Ich bekomme einen klassischen Operationskittel und ebenfalls kleine grüne Fußschützer übergestreift und betrete den OP-Saal. Auf dem Behandlungsstuhl nehme ich Platz und lege meine Beine hoch in die Stützen. Die Anästhesistin, die Ärztin und die Schwester treffen letzte Vorbereitungen. Sie sind dabei sehr behutsam und ich fühle mich gut aufgehoben. Dann wird mir das Narkosemittel injiziert. „Es wirkt nicht“, denke ich noch und kippe kurz darauf dann doch weg.

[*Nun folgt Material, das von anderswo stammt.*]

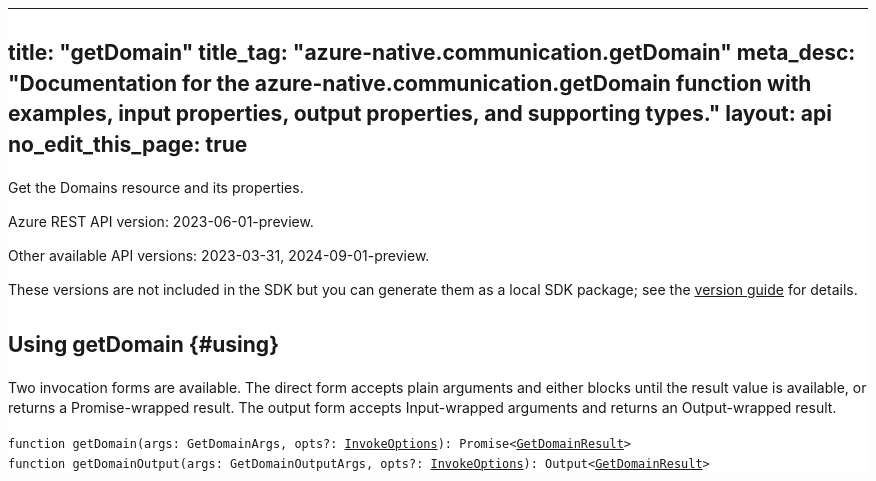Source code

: 
---
title: "getDomain"
title_tag: "azure-native.communication.getDomain"
meta_desc: "Documentation for the azure-native.communication.getDomain function with examples, input properties, output properties, and supporting types."
layout: api
no_edit_this_page: true
---






Get the Domains resource and its properties.

Azure REST API version: 2023-06-01-preview.

Other available API versions: 2023-03-31, 2024-09-01-preview.

These versions are not included in the SDK but you can generate them as a local SDK package; see the [version guide](../../../version-guide/#accessing-any-api-version-via-local-packages) for details.




## Using getDomain {#using}

Two invocation forms are available. The direct form accepts plain
arguments and either blocks until the result value is available, or
returns a Promise-wrapped result. The output form accepts
Input-wrapped arguments and returns an Output-wrapped result.

<div>
<pulumi-chooser type="language" options="csharp,go,typescript,python,yaml,java"></pulumi-chooser>
</div>


<div>
<pulumi-choosable type="language" values="javascript,typescript">
<div class="highlight"
><pre class="chroma"><code class="language-typescript" data-lang="typescript"
><span class="k">function </span>getDomain<span class="p">(</span><span class="nx">args</span><span class="p">:</span> <span class="nx">GetDomainArgs</span><span class="p">,</span> <span class="nx">opts</span><span class="p">?:</span> <span class="nx"><a href="/docs/reference/pkg/nodejs/pulumi/pulumi/#InvokeOptions">InvokeOptions</a></span><span class="p">): Promise&lt;<span class="nx"><a href="#result">GetDomainResult</a></span>></span
><span class="k">
function </span>getDomainOutput<span class="p">(</span><span class="nx">args</span><span class="p">:</span> <span class="nx">GetDomainOutputArgs</span><span class="p">,</span> <span class="nx">opts</span><span class="p">?:</span> <span class="nx"><a href="/docs/reference/pkg/nodejs/pulumi/pulumi/#InvokeOptions">InvokeOptions</a></span><span class="p">): Output&lt;<span class="nx"><a href="#result">GetDomainResult</a></span>></span
></code></pre></div>
</pulumi-choosable>
</div>
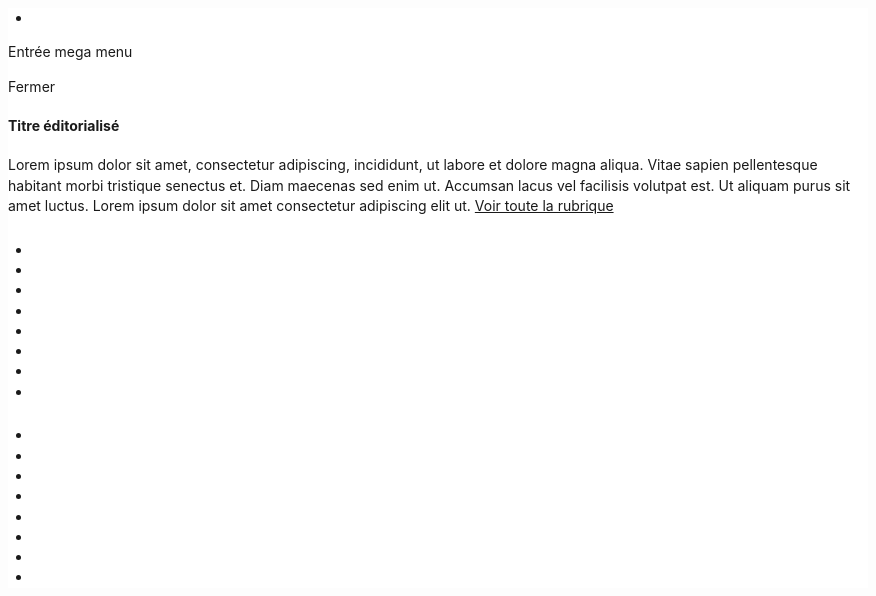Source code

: 
-
Entrée mega menu


Fermer


#### Titre éditorialisé


Lorem ipsum dolor sit amet, consectetur adipiscing, incididunt, ut labore et dolore magna aliqua. Vitae sapien pellentesque habitant morbi tristique senectus et. Diam maecenas sed enim ut. Accumsan lacus vel facilisis volutpat est. Ut aliquam purus sit amet luctus. Lorem ipsum dolor sit amet consectetur adipiscing elit ut.
[Voir toute la rubrique](%5Burl%20-%20%C3%A0%20modifier%5D)


#####


-


-


-


-


-


-


-


-


#####


-


-


-


-


-


-


-


-

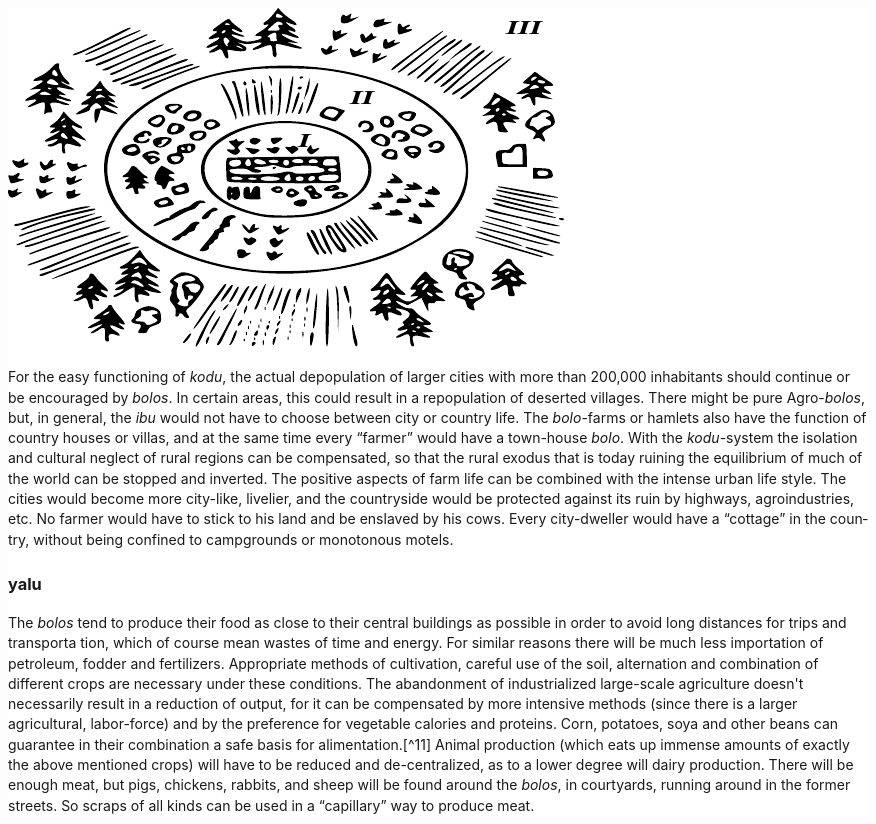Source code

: ![](images/bolobolo/kodu1.pdf)

For the easy functioning of *kodu*, the actual depopulation of larger cities
with more than 200,000 inhabitants should continue or be encouraged by
*bolos*. In certain areas, this could result in a repopulation of deserted
vil­lages. There might be pure Agro-*bolos*, but, in general, the *ibu* would
not have to choose between city or country life. The *bolo*-farms or hamlets
also have the function of country houses or villas, and at the same time every
“farmer” would have a town-house *bolo*. With the *kodu*-system the isolation
and cultural neglect of rural regions can be compensated, so that the rural
exodus that is today ruining the equilibrium of much of the world can be
stopped and inverted. The positive aspects of farm life can be combined with
the intense urban life style. The cities would become more city-like,
livelier, and the countryside would be protected against its ruin by highways,
agro­industries, etc. No farmer would have to stick to his land and be
enslaved by his cows. Every city-dweller would have a “cottage” in the
coun­try, without being confined to campgrounds or monotonous motels.

### yalu

The *bolos* tend to produce their food as close to their central buildings as
possible in order to avoid long distances for trips and transporta­ tion,
which of course mean wastes of time and energy. For similar reasons there will
be much less importation of petroleum, fodder and fertilizers. Appropriate
methods of cultivation, careful use of the soil, alternation and combina­tion
of different crops are necessary under these conditions. The abandonment of
industrialized large-scale agriculture doesn't necessarily result in a
reduction of output, for it can be com­pensated by more intensive methods
(since there is a larger agricultural, labor-force) and by the preference for
vegetable calories and pro­teins. Corn, potatoes, soya and other beans can
guarantee in their combination a safe basis for alimentation.[^11] Animal
production (which eats up immense amounts of exactly the above­ mentioned
crops) will have to be reduced and de-centralized, as to a lower degree will
dairy production. There will be enough meat, but pigs, chickens, rabbits, and
sheep will be found around the *bolos*, in courtyards, running around in the
former streets. So scraps of all kinds can be used in a “capillary” way to
produce meat.
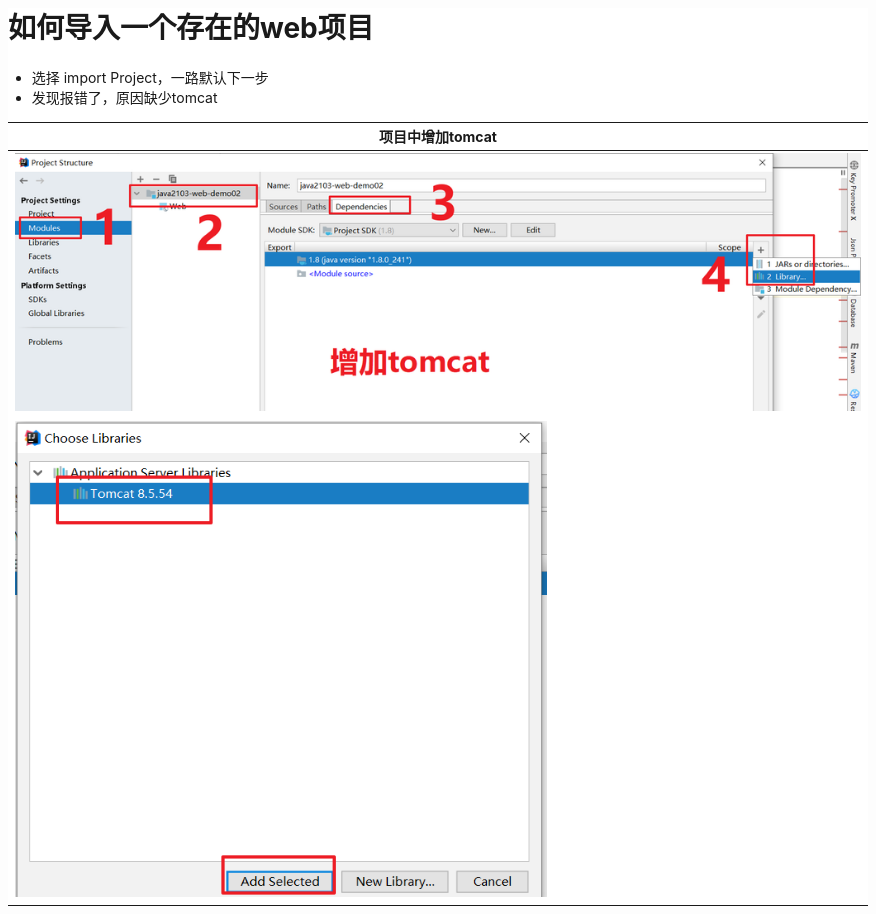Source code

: 















# 如何导入一个存在的web项目

- 选择 import Project，一路默认下一步
- 发现报错了，原因缺少tomcat

| 项目中增加tomcat                                             |
| ------------------------------------------------------------ |
| ![image-20210618104140583](pictures/image-20210618104140583.png) |
| <img src="pictures/image-20210618104220262.png" alt="image-20210618104220262" style="zoom:80%;" /> |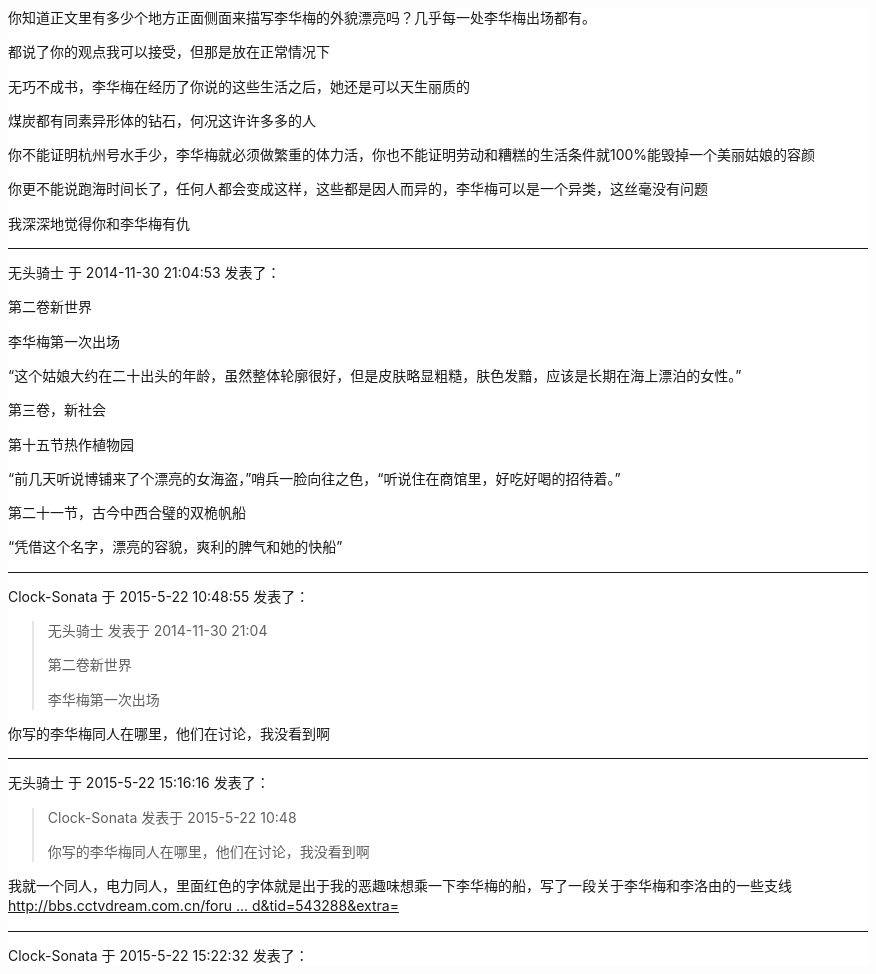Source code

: 你知道正文里有多少个地方正面侧面来描写李华梅的外貌漂亮吗？几乎每一处李华梅出场都有。

都说了你的观点我可以接受，但那是放在正常情况下

无巧不成书，李华梅在经历了你说的这些生活之后，她还是可以天生丽质的

煤炭都有同素异形体的钻石，何况这许许多多的人

你不能证明杭州号水手少，李华梅就必须做繁重的体力活，你也不能证明劳动和糟糕的生活条件就100%能毁掉一个美丽姑娘的容颜

你更不能说跑海时间长了，任何人都会变成这样，这些都是因人而异的，李华梅可以是一个异类，这丝毫没有问题

我深深地觉得你和李华梅有仇

---------

无头骑士 于 2014-11-30 21:04:53 发表了：

第二卷新世界

李华梅第一次出场

“这个姑娘大约在二十出头的年龄，虽然整体轮廓很好，但是皮肤略显粗糙，肤色发黯，应该是长期在海上漂泊的女性。”

第三卷，新社会

第十五节热作植物园

“前几天听说博铺来了个漂亮的女海盗，”哨兵一脸向往之色，“听说住在商馆里，好吃好喝的招待着。”

第二十一节，古今中西合璧的双桅帆船

“凭借这个名字，漂亮的容貌，爽利的脾气和她的快船”

---------

Clock-Sonata 于 2015-5-22 10:48:55 发表了：

> 无头骑士 发表于 2014-11-30 21:04
> 
> 第二卷新世界
> 
> 李华梅第一次出场



你写的李华梅同人在哪里，他们在讨论，我没看到啊

---------

无头骑士 于 2015-5-22 15:16:16 发表了：

> Clock-Sonata 发表于 2015-5-22 10:48
> 
> 你写的李华梅同人在哪里，他们在讨论，我没看到啊



我就一个同人，电力同人，里面红色的字体就是出于我的恶趣味想乘一下李华梅的船，写了一段关于李华梅和李洛由的一些支线[http://bbs.cctvdream.com.cn/foru ... d&tid=543288&extra=](http://bbs.cctvdream.com.cn/forum.php?mod=viewthread&tid=543288&extra=)

---------

Clock-Sonata 于 2015-5-22 15:22:32 发表了：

Nach vermuteten zehn Minuten erwache ich. Mit Hilfe der Schwester wackle ich zurück in den Aufwachraum und lege mich ins Bett. „Kaffee, Coke oder Wasser?“ Ich entscheide mich für eine Coke. Vom Bett gegenüber höre ich das Weinen einer jungen Frau. Ich bin sehr froh, dass mir in diesem Moment nicht auch nach Weinen zumute ist. Ich stehe noch unsicher, gestützt mit einer Hand kleide ich mich an. Zum Abschied reicht mir die Schwester die Hand. „Lassen Sie es hinter sich. Jetzt ist alles wieder offen, und Sie können neue Entscheidungen treffen! Alles Gute, Liebes!“ Ich lächle ihr zu.
Nachtrag
Seit der Abtreibung sind nun einige Monate vergangen. Ich habe mich vorerst gegen das Mutter-Werden und Mutter-Sein entschieden. Worüber ich im Nachhinein sehr glücklich bin. Meine Lebensumstände wären nicht passend gewesen, um ein Kind in die Welt zu setzen.